IPv6, Web NFC, XMPP, UTF-8, DM-SMR, GS1, JSON, H3, Firefox

  1. IPv6 link local addresses (@ APNIC ) - Well, there's nothing new about IPv6 link local address scope zone identifiers / index. Also see RFC 6874 (@ tools.ietf.org ). I've also posted that it would be wonderful if hosts file would support zone identifiers. So it would be possible to configure server fe80::1234%eth0 or something similar.

  2. Web NFC - Wow, that's interesting. It can allow many things. What kind of security problems it will create, remains to be seen. Encrypted and or signed payload using NDEF, etc. Includes blocklist and permission controls. kw: WebAPI / WebNFC (@ Mozilla Wiki )

  3. XMPP Myths (@ xmpp.org ) - Funny arguments. Really. Phew.

  4. UTF-8 everywhere (@ utf8everywhere.org ) - - This is something which I really like. I'm so sick'n'tired of different annoying character encoding problems.

  5. Western Digital (WD) and Seagate are caught selling drives using DM-SMR (@ Wikipedia ) technology without telling about it to the customers. Why they wouldn't tell it? Afaik, this is borderline scam. Sure, for most of users it doesn't matter, but there's always the group whom require persistent and constant write performance. Of course it's quite sensible to assume that the systems are using SSD and the HDD is just there for media / archive storage. But you can't be sure about that. In my case, it wouldn't basically make any difference, even if all of my drives (at home work with workstations) would be using SMR technology. All random access and most of writes are handled by the SSD. Only data being archived or persistently is stored to the HDD drives. And that data might not be ever mostly updated and not even read monthly. - But if I use the HDD to restore something like a backup data sets, then suddenly there's high persistent write load which can persist for days for large backup restores. In that case especially if it's critical recovery it would be very annoying to suddenly find out that the drive performance tanks. Ok, if it would be real emergency I probably would restore the data to high capacity SSD server. But If it's not that bad, then I'll prefer on-premise systems.

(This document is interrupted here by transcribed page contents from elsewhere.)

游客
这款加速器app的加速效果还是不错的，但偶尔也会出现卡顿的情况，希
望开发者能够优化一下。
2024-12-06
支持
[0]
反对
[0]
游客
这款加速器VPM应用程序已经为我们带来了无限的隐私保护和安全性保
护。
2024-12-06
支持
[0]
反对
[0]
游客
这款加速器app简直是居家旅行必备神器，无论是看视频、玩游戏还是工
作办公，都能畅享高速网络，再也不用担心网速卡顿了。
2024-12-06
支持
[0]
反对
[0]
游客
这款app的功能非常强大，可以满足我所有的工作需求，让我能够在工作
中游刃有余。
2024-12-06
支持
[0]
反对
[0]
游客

  6. Again, people are talking about GS1-128 (EAN-128) (@ Wikipedia ) and at the same time the format they're proposing, breaks all the GS1 standards in their book. It's good to remember that Code 128 (@ Wikipedia ) code isn't automatically GS1-128 code. I don't get it. I'm pretty sure some larger customer whom really checks the code, is going to reject the solution, because it doesn't follow mutually agreed standards. Yet, as said so many times. There are standards and then you can break the standards, in many cases it works just fine. Yet the standards people might whine, that it's wrong. FYI, EAN-128 isn't GTIN-13 / EAN-13 (@ Wikipedia ) just with extra numbers. And if requires GS1 (@ gs1.org ) does arrange consultation about this topic.

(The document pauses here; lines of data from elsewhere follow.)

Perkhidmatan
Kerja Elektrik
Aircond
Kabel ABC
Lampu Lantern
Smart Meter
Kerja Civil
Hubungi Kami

  7. Postscript to the previous point. Who said JSON doesn't support full 8bit binary data? At least my implementation does. Fields which starts with ' are 8bit binary and \ is the escape for ending character if required. Example: '8-bit_data_here\'sample_escape' and that's it. Now JSON supports binary data it. Job done, it wasn't that hard, was it? It's not my fault, if you crappy solution doesn't support my extensions. ;) If you're so stuck with some lame parser, I can give you extension, which extends the Python standard json.dumps and loads with that support. No more base64 gunk. - I'm kidding, of course. How about calling the extension JSON+8b?

  8. When I enable HTTP/3 (@ Wikipedia ) with Firefox ( settings: network.http.http3.enabled ) some sites start to fail loading. I guess that's the reason why it's disabled by default. Yet because I said only some sites stop working, which doesn't include all the sites supporting HTTP/3, which could mean that it's just compatibility issue with the specific server implementation the site is using.

  9. Another Firefox problem. I used tabs and a web site to upload files. It seems that even if the upload is completed, and I've closed the tab. Firefox is still keeping the file handles open for the files that got uploaded. Sigh, so annoying. Well, restarting Firefox fixed the issue. Maybe there's some periodic clean-up of file handles or something, which would have closed the handles, even if those didn't get closed immediately. But why it isn't happening as soon as the upload is completed?